- **DIRECTIVE**
Using the records that follow, reproduce exactly the lines starting at the line containing "boots: none [197,190,219,209]" and ending at the line containing "framed print: present". Include both end lines and no pictures.

- **RECORDS FOR PROCESSING**

↓↓↓

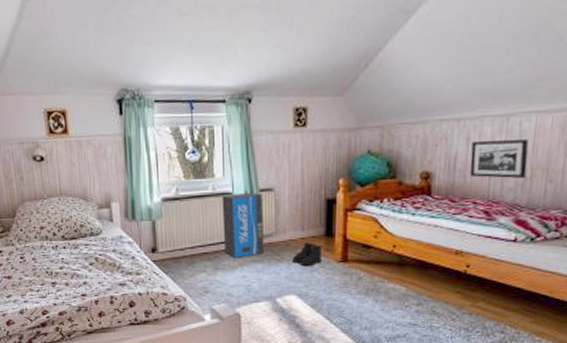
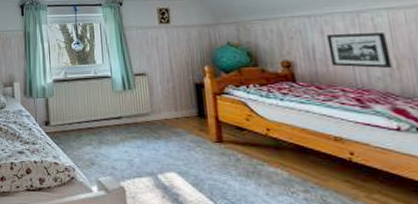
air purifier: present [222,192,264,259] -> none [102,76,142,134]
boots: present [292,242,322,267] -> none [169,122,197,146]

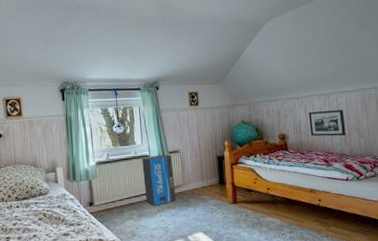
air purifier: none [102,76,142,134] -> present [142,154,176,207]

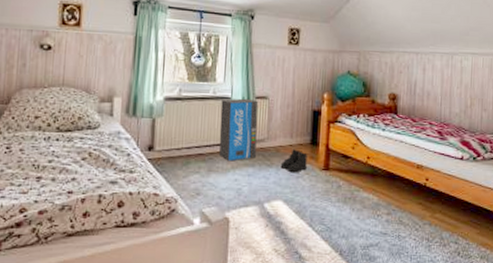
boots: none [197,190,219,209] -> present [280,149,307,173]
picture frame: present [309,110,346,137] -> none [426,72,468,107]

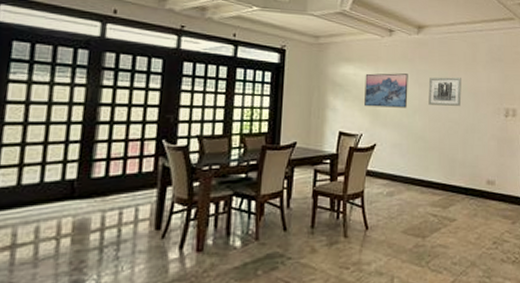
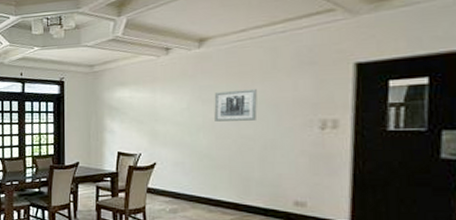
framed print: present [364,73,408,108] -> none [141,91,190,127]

↑↑↑
↓↓↓

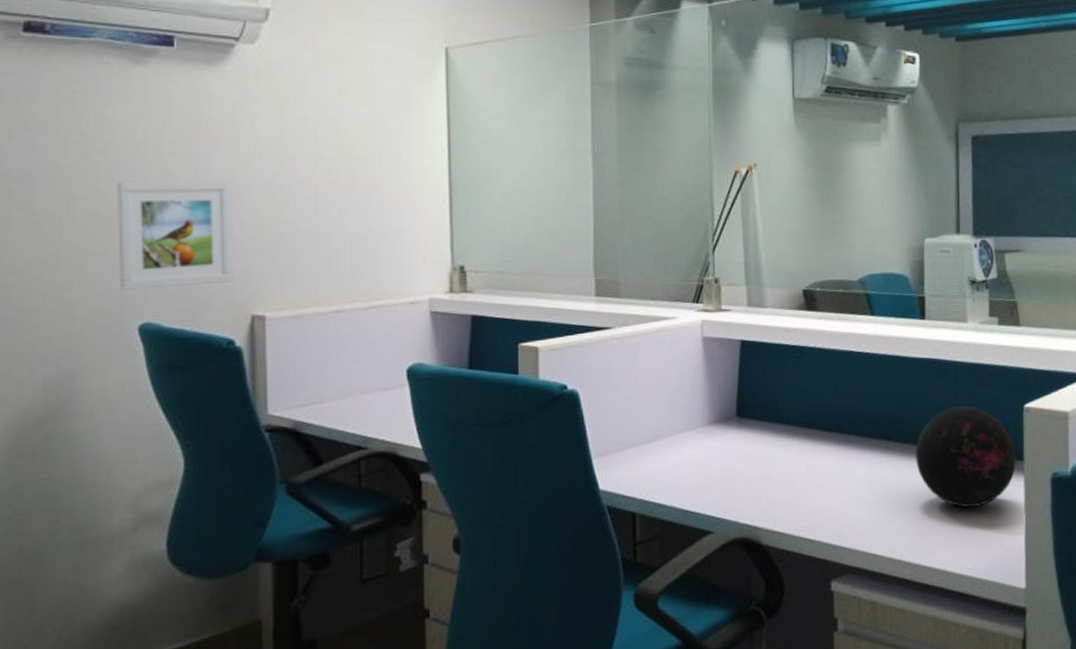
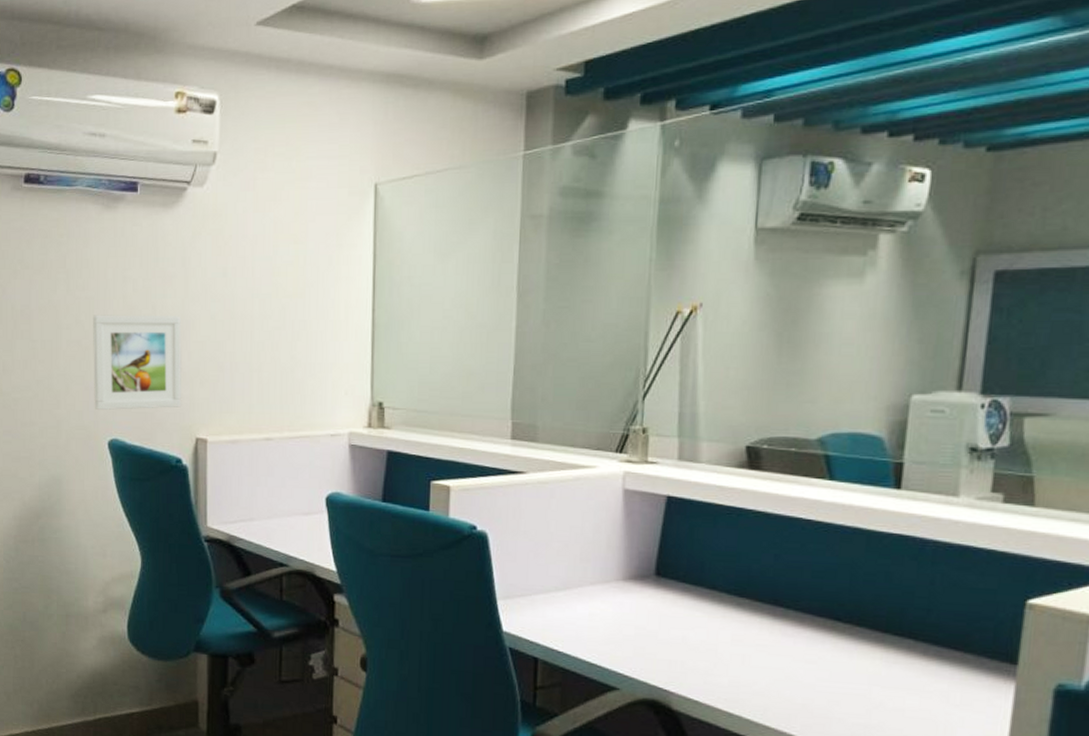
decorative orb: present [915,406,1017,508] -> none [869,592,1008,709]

↑↑↑

- **WRITTEN RESPONSE**
boots: none [197,190,219,209] -> present [280,149,307,173]
picture frame: present [309,110,346,137] -> none [426,72,468,107]

framed print: present [364,73,408,108] -> none [141,91,190,127]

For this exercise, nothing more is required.